▶ Task brief: In the listing below, a line holding "middle dip: (658, 211)" and a line holding "pinky tip: (690, 257)" mark the range. Retype both exactly, with all lines between them.

▶ Data records:
►
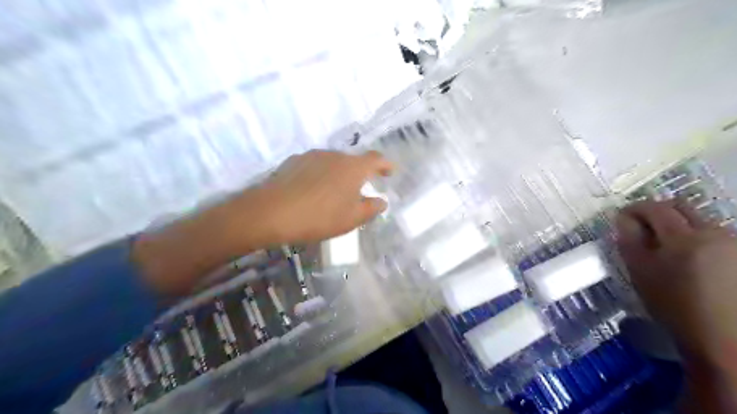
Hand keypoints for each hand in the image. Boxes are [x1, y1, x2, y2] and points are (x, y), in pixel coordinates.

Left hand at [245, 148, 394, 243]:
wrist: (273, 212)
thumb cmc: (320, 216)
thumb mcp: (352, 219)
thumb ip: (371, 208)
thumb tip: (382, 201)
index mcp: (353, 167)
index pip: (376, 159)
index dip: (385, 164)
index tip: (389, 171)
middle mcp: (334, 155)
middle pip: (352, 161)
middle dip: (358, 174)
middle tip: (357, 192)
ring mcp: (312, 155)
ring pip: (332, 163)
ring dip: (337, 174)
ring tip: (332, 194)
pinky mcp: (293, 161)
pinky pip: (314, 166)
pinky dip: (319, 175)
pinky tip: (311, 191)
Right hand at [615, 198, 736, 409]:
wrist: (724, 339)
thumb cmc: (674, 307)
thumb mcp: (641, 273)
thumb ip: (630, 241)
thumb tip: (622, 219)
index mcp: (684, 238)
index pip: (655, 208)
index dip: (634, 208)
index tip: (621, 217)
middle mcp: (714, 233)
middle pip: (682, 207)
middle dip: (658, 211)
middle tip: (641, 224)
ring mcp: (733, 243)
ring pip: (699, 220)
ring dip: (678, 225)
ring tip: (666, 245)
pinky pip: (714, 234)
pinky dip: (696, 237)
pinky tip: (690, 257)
◄
►
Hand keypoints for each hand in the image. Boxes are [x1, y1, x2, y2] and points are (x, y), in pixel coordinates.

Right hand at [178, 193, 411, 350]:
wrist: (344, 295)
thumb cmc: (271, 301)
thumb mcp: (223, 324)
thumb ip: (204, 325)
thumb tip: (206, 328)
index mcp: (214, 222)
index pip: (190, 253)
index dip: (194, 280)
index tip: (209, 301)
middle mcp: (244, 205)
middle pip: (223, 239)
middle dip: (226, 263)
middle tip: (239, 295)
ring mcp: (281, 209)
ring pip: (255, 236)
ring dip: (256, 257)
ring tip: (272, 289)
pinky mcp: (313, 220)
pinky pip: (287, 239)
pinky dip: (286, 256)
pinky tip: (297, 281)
◄
▶ Result of this task:
middle dip: (658, 211)
middle tip: (641, 224)
ring mcp: (733, 243)
ring pip: (699, 220)
ring dip: (678, 225)
ring tip: (666, 245)
pinky pip: (714, 234)
pinky dip: (696, 237)
pinky tip: (690, 257)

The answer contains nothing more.